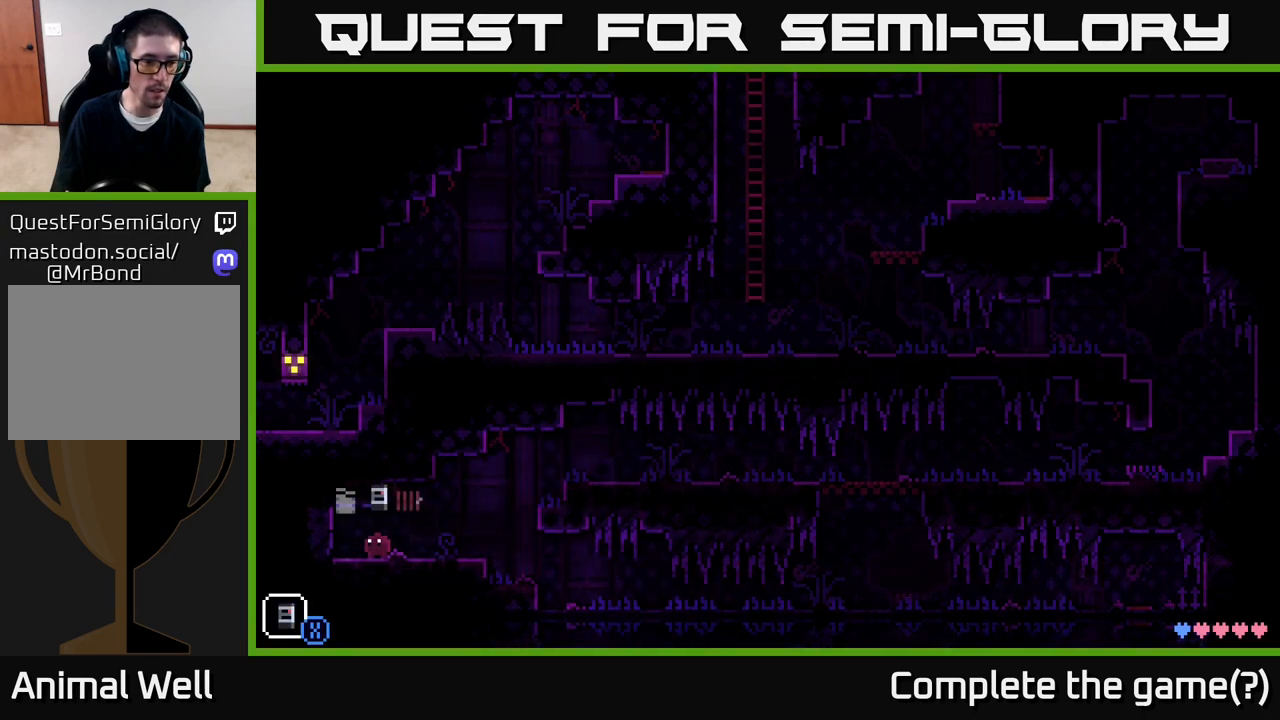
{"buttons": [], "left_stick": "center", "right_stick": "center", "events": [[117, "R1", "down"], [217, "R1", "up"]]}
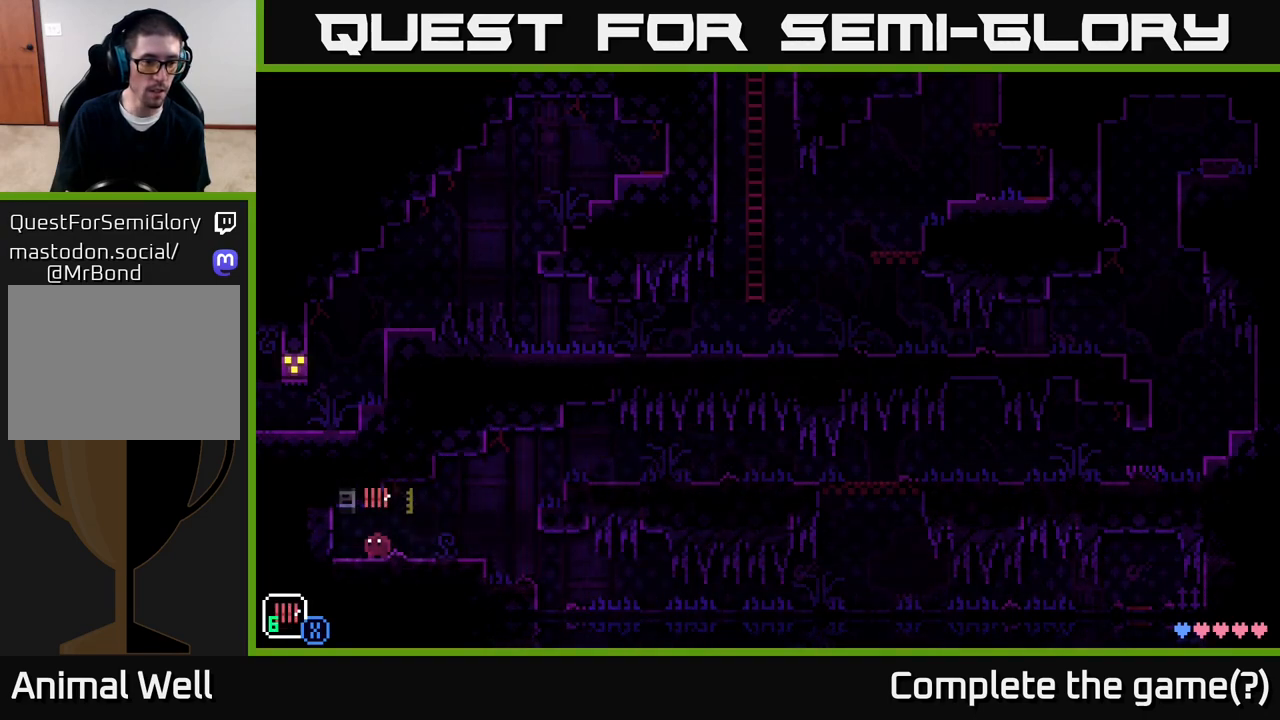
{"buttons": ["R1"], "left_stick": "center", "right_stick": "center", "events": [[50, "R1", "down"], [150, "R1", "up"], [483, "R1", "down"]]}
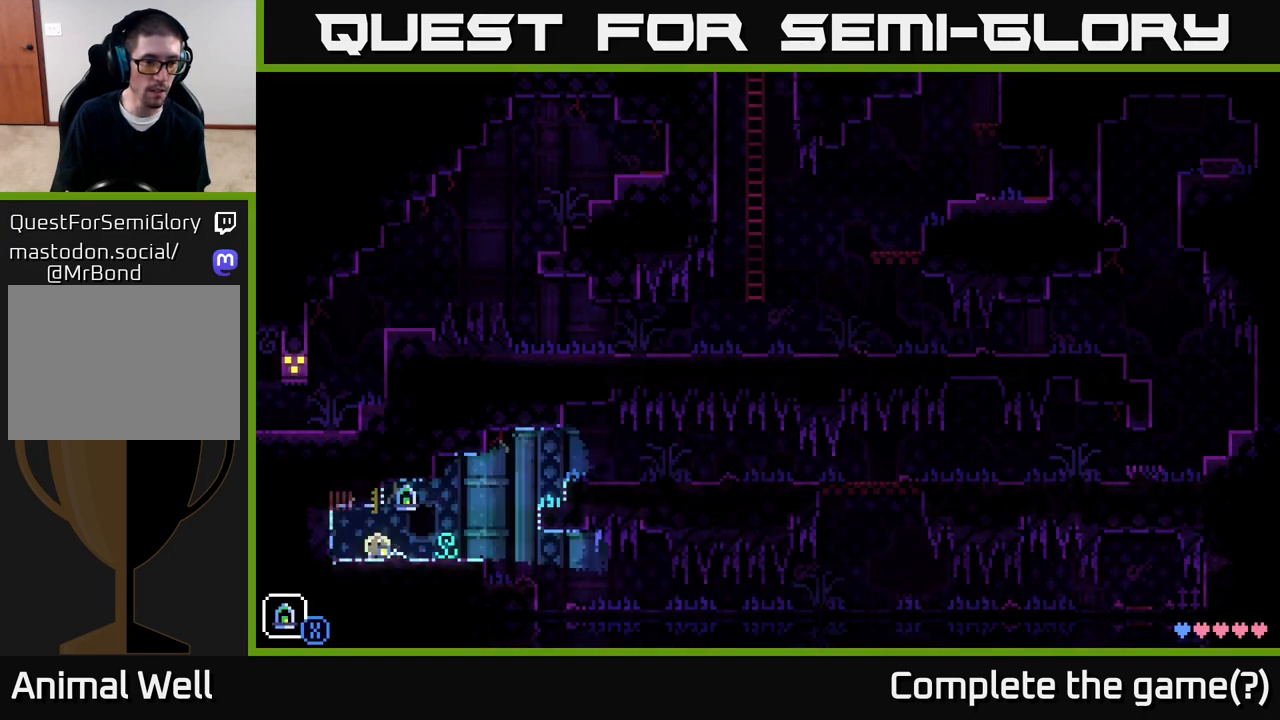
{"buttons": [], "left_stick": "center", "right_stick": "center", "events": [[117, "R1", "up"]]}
==========
Problem ▸ Could you repeat each line above exactly as written? Omit the pictures.

Task output ▸
{"buttons": [], "left_stick": "center", "right_stick": "center", "events": [[117, "R1", "down"], [217, "R1", "up"]]}
{"buttons": ["R1"], "left_stick": "center", "right_stick": "center", "events": [[50, "R1", "down"], [150, "R1", "up"], [483, "R1", "down"]]}
{"buttons": [], "left_stick": "center", "right_stick": "center", "events": [[117, "R1", "up"]]}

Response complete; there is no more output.